Bugün kaç tane mor martı daha
Vasiyetnamesine imza atmıştır?
Ucuz şaraplar gökyüzünde hüküm sürüyorken
Yıldızlar tortu misali şişenin dibine çöküyorlar
Kedilerin sütünü koydum-bulaşıkları yıkadım
Ve bir gün daha geride kalıyorken sandallara bindim sevgilim
Umutlarımın çamaşır iplerine asıldığı hafta-sonlarına rota çizdim
Aklının bir köşesine düştüğüm zamanlar
Yüreğim deniz gören sokaklar, ikinci-el kitaplar
Korkuyorum
Gün olur da beni anlarsanız diye
Beyefendiler Hanımefendiler!
Beni anlarsanız aklınıza veda edeceksiniz
Vedaların mayhoş tavrını sevmediğimden
Vasiyetnamemi yazmayı beceremiyorum
Tırpanlı meleğin ayak ritimlerine uymaktan değil
Ruhu delik deşik edilmiş insanlıktan
Bir ricalar topluluğunda bulunmaktan korkuyorum
İnsanlık olarak milletçe kalp masajına ihtiyacımız var!

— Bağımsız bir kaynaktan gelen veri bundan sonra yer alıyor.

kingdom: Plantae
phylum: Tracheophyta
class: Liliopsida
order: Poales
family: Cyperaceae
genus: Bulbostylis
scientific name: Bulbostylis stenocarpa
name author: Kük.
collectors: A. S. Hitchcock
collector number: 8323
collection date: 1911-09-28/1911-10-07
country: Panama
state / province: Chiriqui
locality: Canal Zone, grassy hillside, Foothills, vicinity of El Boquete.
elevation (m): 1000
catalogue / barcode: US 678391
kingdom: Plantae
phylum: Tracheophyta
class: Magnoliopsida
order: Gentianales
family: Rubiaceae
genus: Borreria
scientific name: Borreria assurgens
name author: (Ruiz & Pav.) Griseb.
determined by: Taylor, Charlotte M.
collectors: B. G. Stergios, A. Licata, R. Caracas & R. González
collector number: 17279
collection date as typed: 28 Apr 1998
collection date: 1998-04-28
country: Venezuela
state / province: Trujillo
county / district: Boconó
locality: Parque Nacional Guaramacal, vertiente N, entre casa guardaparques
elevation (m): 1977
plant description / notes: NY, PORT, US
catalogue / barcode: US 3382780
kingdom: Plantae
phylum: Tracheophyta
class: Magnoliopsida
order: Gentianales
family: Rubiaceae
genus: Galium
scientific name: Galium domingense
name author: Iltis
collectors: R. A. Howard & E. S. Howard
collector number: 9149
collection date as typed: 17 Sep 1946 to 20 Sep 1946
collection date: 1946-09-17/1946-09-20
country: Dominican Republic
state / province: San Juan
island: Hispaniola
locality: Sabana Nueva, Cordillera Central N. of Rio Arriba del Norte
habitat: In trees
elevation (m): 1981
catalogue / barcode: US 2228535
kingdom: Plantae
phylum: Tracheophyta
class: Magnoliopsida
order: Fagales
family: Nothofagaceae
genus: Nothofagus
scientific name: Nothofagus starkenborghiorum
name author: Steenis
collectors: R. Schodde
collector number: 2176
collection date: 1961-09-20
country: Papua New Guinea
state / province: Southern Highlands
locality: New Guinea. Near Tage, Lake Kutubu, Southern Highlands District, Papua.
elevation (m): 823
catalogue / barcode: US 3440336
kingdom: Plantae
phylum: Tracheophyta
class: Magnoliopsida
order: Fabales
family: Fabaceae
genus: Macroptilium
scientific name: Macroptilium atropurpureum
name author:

Ülkelerce yüce bir el tarafından kalbimize dokunulması gerekli
Ben ki gözünden aşağıya sarkarken çakılmış
Bir kadavra ürünüyüm sevgilim.
Apolet omuzlu şehitlerin gurur tablosu yüzün
Tanrının ensemizden ipimizi çektiği yeryüzünde
Tek bağımsız eylemdir seni hayal etmek
Ve şimdilerde vasiyetnamemi yazmak için özgüven beklemekteyim
Gün gelir de bunu başarabilirsem
Bu bir veda sayılmaz sevgilim
Ne zaman şiire bulansa parmaklarım bilirim bunu
Sana aşık olmak tanrı gözünden proletarya
Çocuk işçi sınıfı dahi sayılabilirdim hatta
Bir akşamüstü denk gel bana tekrardan
Öyle bir akşamüstü denk gel ki
Sevgi emekçileri emeklilikte yaşa takılsın
Hele bir de öpüşürsek heyecandan-
1 Mayıslar adınla başlasın sevdiceğim!
Günün birinde bir sonbahar sabahında
Vasiyetnamemi yazmayı başarmış olursam üzülme
Senden, dostlarımdan, şarkılardan ve belediyelerden
Bir şey istemiyorum
Ucuz şaraplar ve pahalı günahların arasında
İsminle başlayan bir sandalda
Tanrı kucağına alabora olmayı diliyorum.